- **TASK STATEMENT**:
Return every record in full. Match each one exactly.

- **GIVEN RECORDS**:
Content starts
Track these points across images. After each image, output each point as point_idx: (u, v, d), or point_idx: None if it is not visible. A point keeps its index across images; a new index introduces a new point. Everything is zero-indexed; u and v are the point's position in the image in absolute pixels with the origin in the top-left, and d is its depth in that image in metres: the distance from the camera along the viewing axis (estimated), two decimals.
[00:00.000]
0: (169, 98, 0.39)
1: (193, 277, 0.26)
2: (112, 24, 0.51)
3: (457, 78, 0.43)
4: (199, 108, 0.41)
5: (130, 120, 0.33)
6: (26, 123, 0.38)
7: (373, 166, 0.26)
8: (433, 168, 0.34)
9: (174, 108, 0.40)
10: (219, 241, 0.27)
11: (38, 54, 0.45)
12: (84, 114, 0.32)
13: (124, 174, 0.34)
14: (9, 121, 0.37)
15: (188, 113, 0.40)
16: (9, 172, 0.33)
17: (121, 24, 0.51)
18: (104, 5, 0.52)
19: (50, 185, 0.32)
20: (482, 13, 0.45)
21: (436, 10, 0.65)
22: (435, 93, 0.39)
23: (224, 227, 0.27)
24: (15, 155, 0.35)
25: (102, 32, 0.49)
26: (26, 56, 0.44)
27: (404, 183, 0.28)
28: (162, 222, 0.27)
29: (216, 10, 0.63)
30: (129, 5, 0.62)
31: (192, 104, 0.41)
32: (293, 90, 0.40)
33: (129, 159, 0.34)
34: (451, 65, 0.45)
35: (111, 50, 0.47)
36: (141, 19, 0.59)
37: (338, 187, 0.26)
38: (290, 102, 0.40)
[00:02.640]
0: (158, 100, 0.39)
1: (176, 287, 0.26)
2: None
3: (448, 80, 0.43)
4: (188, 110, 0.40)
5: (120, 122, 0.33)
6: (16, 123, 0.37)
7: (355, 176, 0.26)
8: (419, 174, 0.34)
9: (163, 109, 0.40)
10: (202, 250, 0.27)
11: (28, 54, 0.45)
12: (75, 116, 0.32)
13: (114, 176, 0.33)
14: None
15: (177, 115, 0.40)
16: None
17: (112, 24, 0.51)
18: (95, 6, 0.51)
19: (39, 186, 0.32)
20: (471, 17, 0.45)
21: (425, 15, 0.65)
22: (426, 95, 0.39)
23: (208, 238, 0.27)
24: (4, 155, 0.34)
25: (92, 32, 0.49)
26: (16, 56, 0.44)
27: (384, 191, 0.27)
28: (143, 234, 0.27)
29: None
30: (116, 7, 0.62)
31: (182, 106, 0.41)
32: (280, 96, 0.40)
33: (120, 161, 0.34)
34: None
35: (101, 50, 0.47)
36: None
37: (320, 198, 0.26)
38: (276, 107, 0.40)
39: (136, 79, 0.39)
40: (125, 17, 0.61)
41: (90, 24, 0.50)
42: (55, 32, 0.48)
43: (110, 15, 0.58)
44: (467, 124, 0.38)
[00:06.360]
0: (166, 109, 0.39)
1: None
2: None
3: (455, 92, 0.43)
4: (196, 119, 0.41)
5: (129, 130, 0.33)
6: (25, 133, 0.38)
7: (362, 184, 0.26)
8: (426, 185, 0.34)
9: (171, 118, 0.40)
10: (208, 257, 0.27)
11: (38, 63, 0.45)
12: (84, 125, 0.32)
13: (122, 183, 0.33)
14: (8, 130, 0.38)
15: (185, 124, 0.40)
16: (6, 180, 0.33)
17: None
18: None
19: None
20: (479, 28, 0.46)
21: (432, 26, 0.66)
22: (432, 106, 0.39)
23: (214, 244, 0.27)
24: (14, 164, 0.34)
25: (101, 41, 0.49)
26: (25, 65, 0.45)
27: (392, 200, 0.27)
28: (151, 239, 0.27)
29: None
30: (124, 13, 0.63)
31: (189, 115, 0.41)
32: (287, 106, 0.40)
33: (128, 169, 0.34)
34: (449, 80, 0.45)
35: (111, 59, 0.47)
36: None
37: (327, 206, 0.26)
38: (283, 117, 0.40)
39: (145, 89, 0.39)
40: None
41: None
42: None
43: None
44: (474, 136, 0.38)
Content ends
- **ANSWER SECTION**:
Track these points across images. After each image, output each point as point_idx: (u, v, d), or point_idx: None if it is not visible. A point keeps its index across images; a new index introduces a new point. Everything is zero-indexed; u and v are the point's position in the image in absolute pixels with the origin in the top-left, and d is its depth in that image in metres: the distance from the camera along the viewing axis (estimated), two decimals.
[00:00.000]
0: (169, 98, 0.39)
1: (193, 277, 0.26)
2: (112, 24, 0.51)
3: (457, 78, 0.43)
4: (199, 108, 0.41)
5: (130, 120, 0.33)
6: (26, 123, 0.38)
7: (373, 166, 0.26)
8: (433, 168, 0.34)
9: (174, 108, 0.40)
10: (219, 241, 0.27)
11: (38, 54, 0.45)
12: (84, 114, 0.32)
13: (124, 174, 0.34)
14: (9, 121, 0.37)
15: (188, 113, 0.40)
16: (9, 172, 0.33)
17: (121, 24, 0.51)
18: (104, 5, 0.52)
19: (50, 185, 0.32)
20: (482, 13, 0.45)
21: (436, 10, 0.65)
22: (435, 93, 0.39)
23: (224, 227, 0.27)
24: (15, 155, 0.35)
25: (102, 32, 0.49)
26: (26, 56, 0.44)
27: (404, 183, 0.28)
28: (162, 222, 0.27)
29: (216, 10, 0.63)
30: (129, 5, 0.62)
31: (192, 104, 0.41)
32: (293, 90, 0.40)
33: (129, 159, 0.34)
34: (451, 65, 0.45)
35: (111, 50, 0.47)
36: (141, 19, 0.59)
37: (338, 187, 0.26)
38: (290, 102, 0.40)
[00:02.640]
0: (158, 100, 0.39)
1: (176, 287, 0.26)
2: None
3: (448, 80, 0.43)
4: (188, 110, 0.40)
5: (120, 122, 0.33)
6: (16, 123, 0.37)
7: (355, 176, 0.26)
8: (419, 174, 0.34)
9: (163, 109, 0.40)
10: (202, 250, 0.27)
11: (28, 54, 0.45)
12: (75, 116, 0.32)
13: (114, 176, 0.33)
14: None
15: (177, 115, 0.40)
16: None
17: (112, 24, 0.51)
18: (95, 6, 0.51)
19: (39, 186, 0.32)
20: (471, 17, 0.45)
21: (425, 15, 0.65)
22: (426, 95, 0.39)
23: (208, 238, 0.27)
24: (4, 155, 0.34)
25: (92, 32, 0.49)
26: (16, 56, 0.44)
27: (384, 191, 0.27)
28: (143, 234, 0.27)
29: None
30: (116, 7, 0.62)
31: (182, 106, 0.41)
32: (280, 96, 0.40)
33: (120, 161, 0.34)
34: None
35: (101, 50, 0.47)
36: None
37: (320, 198, 0.26)
38: (276, 107, 0.40)
39: (136, 79, 0.39)
40: (125, 17, 0.61)
41: (90, 24, 0.50)
42: (55, 32, 0.48)
43: (110, 15, 0.58)
44: (467, 124, 0.38)
[00:06.360]
0: (166, 109, 0.39)
1: None
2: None
3: (455, 92, 0.43)
4: (196, 119, 0.41)
5: (129, 130, 0.33)
6: (25, 133, 0.38)
7: (362, 184, 0.26)
8: (426, 185, 0.34)
9: (171, 118, 0.40)
10: (208, 257, 0.27)
11: (38, 63, 0.45)
12: (84, 125, 0.32)
13: (122, 183, 0.33)
14: (8, 130, 0.38)
15: (185, 124, 0.40)
16: (6, 180, 0.33)
17: None
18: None
19: None
20: (479, 28, 0.46)
21: (432, 26, 0.66)
22: (432, 106, 0.39)
23: (214, 244, 0.27)
24: (14, 164, 0.34)
25: (101, 41, 0.49)
26: (25, 65, 0.45)
27: (392, 200, 0.27)
28: (151, 239, 0.27)
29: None
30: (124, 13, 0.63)
31: (189, 115, 0.41)
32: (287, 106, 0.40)
33: (128, 169, 0.34)
34: (449, 80, 0.45)
35: (111, 59, 0.47)
36: None
37: (327, 206, 0.26)
38: (283, 117, 0.40)
39: (145, 89, 0.39)
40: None
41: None
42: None
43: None
44: (474, 136, 0.38)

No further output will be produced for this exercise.